You know that sort-of M-shaped steel sculpture right out the front door of the One City Center Dunkin’ Donuts? The one that in recent months was dressed up by guerilla knitters (see the knit-bombed version above)?
There’s a whole story behind it, and during the Friday Art Walk tonight, you can have all your questions answered. Leading a 5:30 p.m. talk about the sculpture, titled “Michael” and part of the city’s public art collection, will be Portland Public Art Committee member Pandora LaCasse. This talk is the latest in a series of presentations — “Art In Our Front Yard” — about pieces in the public collection (some previous posts on the series are here and here).
Here’s some background on “Michael” as provided in a city announcement:
Installed in May of 1974, Michael is the results of the collective efforts of the Maine Arts Commission, the Portland Museum of Art, Maine College of Art (then the Portland School of Art), Canal Bank and local artist in residence John Raimondi. Funded by a grant from the National Endowment for the Arts, Raimondi worked with students at the Portland Vocational School for nearly a year in designing, fabricating and finally installing Michael.

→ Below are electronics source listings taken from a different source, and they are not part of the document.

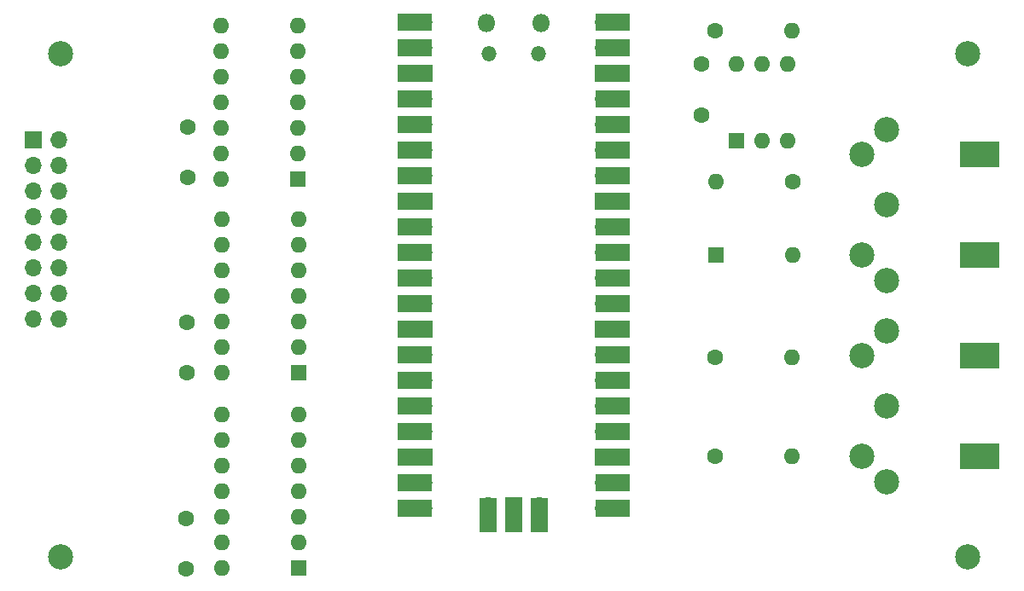
<source format=gbr>
%TF.GenerationSoftware,KiCad,Pcbnew,(6.0.5)*%
%TF.CreationDate,2022-08-31T14:42:19+01:00*%
%TF.ProjectId,PicoMIDISplitterTTL,5069636f-4d49-4444-9953-706c69747465,rev?*%
%TF.SameCoordinates,Original*%
%TF.FileFunction,Soldermask,Top*%
%TF.FilePolarity,Negative*%
%FSLAX46Y46*%
G04 Gerber Fmt 4.6, Leading zero omitted, Abs format (unit mm)*
G04 Created by KiCad (PCBNEW (6.0.5)) date 2022-08-31 14:42:19*
%MOMM*%
%LPD*%
G01*
G04 APERTURE LIST*
%ADD10R,1.700000X1.700000*%
%ADD11O,1.700000X1.700000*%
%ADD12O,1.500000X1.500000*%
%ADD13O,1.800000X1.800000*%
%ADD14R,3.500000X1.700000*%
%ADD15R,1.700000X3.500000*%
%ADD16R,1.600000X1.600000*%
%ADD17O,1.600000X1.600000*%
%ADD18R,4.000000X2.500000*%
%ADD19C,2.499360*%
%ADD20C,1.600000*%
%ADD21C,2.500000*%
G04 APERTURE END LIST*
D10*
%TO.C,J1*%
X52298600Y-53517800D03*
D11*
X54838600Y-53517800D03*
X52298600Y-56057800D03*
X54838600Y-56057800D03*
X52298600Y-58597800D03*
X54838600Y-58597800D03*
X52298600Y-61137800D03*
X54838600Y-61137800D03*
X52298600Y-63677800D03*
X54838600Y-63677800D03*
X52298600Y-66217800D03*
X54838600Y-66217800D03*
X52298600Y-68757800D03*
X54838600Y-68757800D03*
X52298600Y-71297800D03*
X54838600Y-71297800D03*
%TD*%
D12*
%TO.C,U4*%
X97575000Y-45030000D03*
D13*
X102725000Y-42000000D03*
D12*
X102425000Y-45030000D03*
D13*
X97275000Y-42000000D03*
D14*
X90210000Y-41870000D03*
D11*
X91110000Y-41870000D03*
X91110000Y-44410000D03*
D14*
X90210000Y-44410000D03*
D10*
X91110000Y-46950000D03*
D14*
X90210000Y-46950000D03*
D11*
X91110000Y-49490000D03*
D14*
X90210000Y-49490000D03*
X90210000Y-52030000D03*
D11*
X91110000Y-52030000D03*
X91110000Y-54570000D03*
D14*
X90210000Y-54570000D03*
D11*
X91110000Y-57110000D03*
D14*
X90210000Y-57110000D03*
X90210000Y-59650000D03*
D10*
X91110000Y-59650000D03*
D14*
X90210000Y-62190000D03*
D11*
X91110000Y-62190000D03*
D14*
X90210000Y-64730000D03*
D11*
X91110000Y-64730000D03*
D14*
X90210000Y-67270000D03*
D11*
X91110000Y-67270000D03*
X91110000Y-69810000D03*
D14*
X90210000Y-69810000D03*
X90210000Y-72350000D03*
D10*
X91110000Y-72350000D03*
D11*
X91110000Y-74890000D03*
D14*
X90210000Y-74890000D03*
X90210000Y-77430000D03*
D11*
X91110000Y-77430000D03*
X91110000Y-79970000D03*
D14*
X90210000Y-79970000D03*
D11*
X91110000Y-82510000D03*
D14*
X90210000Y-82510000D03*
D10*
X91110000Y-85050000D03*
D14*
X90210000Y-85050000D03*
D11*
X91110000Y-87590000D03*
D14*
X90210000Y-87590000D03*
X90210000Y-90130000D03*
D11*
X91110000Y-90130000D03*
D14*
X109790000Y-90130000D03*
D11*
X108890000Y-90130000D03*
D14*
X109790000Y-87590000D03*
D11*
X108890000Y-87590000D03*
D14*
X109790000Y-85050000D03*
D10*
X108890000Y-85050000D03*
D11*
X108890000Y-82510000D03*
D14*
X109790000Y-82510000D03*
X109790000Y-79970000D03*
D11*
X108890000Y-79970000D03*
X108890000Y-77430000D03*
D14*
X109790000Y-77430000D03*
D11*
X108890000Y-74890000D03*
D14*
X109790000Y-74890000D03*
D10*
X108890000Y-72350000D03*
D14*
X109790000Y-72350000D03*
X109790000Y-69810000D03*
D11*
X108890000Y-69810000D03*
D14*
X109790000Y-67270000D03*
D11*
X108890000Y-67270000D03*
X108890000Y-64730000D03*
D14*
X109790000Y-64730000D03*
D11*
X108890000Y-62190000D03*
D14*
X109790000Y-62190000D03*
X109790000Y-59650000D03*
D10*
X108890000Y-59650000D03*
D14*
X109790000Y-57110000D03*
D11*
X108890000Y-57110000D03*
X108890000Y-54570000D03*
D14*
X109790000Y-54570000D03*
D11*
X108890000Y-52030000D03*
D14*
X109790000Y-52030000D03*
D11*
X108890000Y-49490000D03*
D14*
X109790000Y-49490000D03*
X109790000Y-46950000D03*
D10*
X108890000Y-46950000D03*
D11*
X108890000Y-44410000D03*
D14*
X109790000Y-44410000D03*
D11*
X108890000Y-41870000D03*
D14*
X109790000Y-41870000D03*
D11*
X97460000Y-89900000D03*
D15*
X97460000Y-90800000D03*
D10*
X100000000Y-89900000D03*
D15*
X100000000Y-90800000D03*
D11*
X102540000Y-89900000D03*
D15*
X102540000Y-90800000D03*
%TD*%
D16*
%TO.C,U2*%
X78653800Y-76687600D03*
D17*
X78653800Y-74147600D03*
X78653800Y-71607600D03*
X78653800Y-69067600D03*
X78653800Y-66527600D03*
X78653800Y-63987600D03*
X78653800Y-61447600D03*
X71033800Y-61447600D03*
X71033800Y-63987600D03*
X71033800Y-66527600D03*
X71033800Y-69067600D03*
X71033800Y-71607600D03*
X71033800Y-74147600D03*
X71033800Y-76687600D03*
%TD*%
D18*
%TO.C,J4*%
X146197700Y-85001260D03*
X146197700Y-74998740D03*
D19*
X137002800Y-72501920D03*
X137000260Y-80000000D03*
X137002800Y-87498080D03*
X134500900Y-75003820D03*
X134500900Y-84996180D03*
%TD*%
D16*
%TO.C,U1*%
X78577600Y-57459800D03*
D17*
X78577600Y-54919800D03*
X78577600Y-52379800D03*
X78577600Y-49839800D03*
X78577600Y-47299800D03*
X78577600Y-44759800D03*
X78577600Y-42219800D03*
X70957600Y-42219800D03*
X70957600Y-44759800D03*
X70957600Y-47299800D03*
X70957600Y-49839800D03*
X70957600Y-52379800D03*
X70957600Y-54919800D03*
X70957600Y-57459800D03*
%TD*%
D18*
%TO.C,J10*%
X146197700Y-54998740D03*
X146197700Y-65001260D03*
D19*
X137002800Y-52501920D03*
X137000260Y-60000000D03*
X137002800Y-67498080D03*
X134500900Y-55003820D03*
X134500900Y-64996180D03*
%TD*%
D16*
%TO.C,D1*%
X120040400Y-64973200D03*
D17*
X127660400Y-64973200D03*
%TD*%
D20*
%TO.C,R4*%
X120000000Y-84988400D03*
D17*
X127620000Y-84988400D03*
%TD*%
%TO.C,U3*%
X71008400Y-96093200D03*
X71008400Y-93553200D03*
X71008400Y-91013200D03*
X71008400Y-88473200D03*
X71008400Y-85933200D03*
X71008400Y-83393200D03*
X71008400Y-80853200D03*
X78628400Y-80853200D03*
X78628400Y-83393200D03*
X78628400Y-85933200D03*
X78628400Y-88473200D03*
X78628400Y-91013200D03*
X78628400Y-93553200D03*
D16*
X78628400Y-96093200D03*
%TD*%
D21*
%TO.C,H2*%
X55000000Y-95000000D03*
%TD*%
D20*
%TO.C,C4*%
X118618000Y-51064800D03*
X118618000Y-46064800D03*
%TD*%
%TO.C,R10*%
X120000000Y-75107800D03*
D17*
X127620000Y-75107800D03*
%TD*%
D20*
%TO.C,C1*%
X67640200Y-57313200D03*
X67640200Y-52313200D03*
%TD*%
D16*
%TO.C,U5*%
X122087400Y-53634800D03*
D17*
X124627400Y-53634800D03*
X127167400Y-53634800D03*
X127167400Y-46014800D03*
X124627400Y-46014800D03*
X122087400Y-46014800D03*
%TD*%
D20*
%TO.C,C3*%
X67487800Y-96149800D03*
X67487800Y-91149800D03*
%TD*%
D21*
%TO.C,H1*%
X55000000Y-45000000D03*
%TD*%
%TO.C,H3*%
X145000000Y-45000000D03*
%TD*%
D17*
%TO.C,R19*%
X120040400Y-57734200D03*
D20*
X127660400Y-57734200D03*
%TD*%
D21*
%TO.C,H4*%
X145000000Y-95000000D03*
%TD*%
D20*
%TO.C,C2*%
X67538600Y-76642600D03*
X67538600Y-71642600D03*
%TD*%
%TO.C,R20*%
X120000000Y-42722800D03*
D17*
X127620000Y-42722800D03*
%TD*%
M02*

</source>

During the 1970s, Raimondi’s work consisted of strong angular lines and planes known as his Geometric Minimalism series, which emphasized repetition, the negative span around forms, terminating points, and varying appearance from different viewpoints. Named after Raimondi’s best friend in the army, Raimondi drew inspiration from the letter M, the Archangel Michael – the angel of courage, strength and integrity- and the images of wings, birds, fluidity and flight. Michael embodies the tension between downward and upward movement, and between the wedges of the voids and angles of the mass.
John Raimondi is a contemporary American sculptor of international distinction and renown. Raimondi’s works are formed, rolled, and welded – fabricated into shape from large sheets of bronze. He has completed more than 100 monumental sculptures for public, corporate and private collections worldwide. He studied at the Portland School of Fine and Applied Art, Massachusetts College of Art and Harvard University. He lives and works in Massachusetts.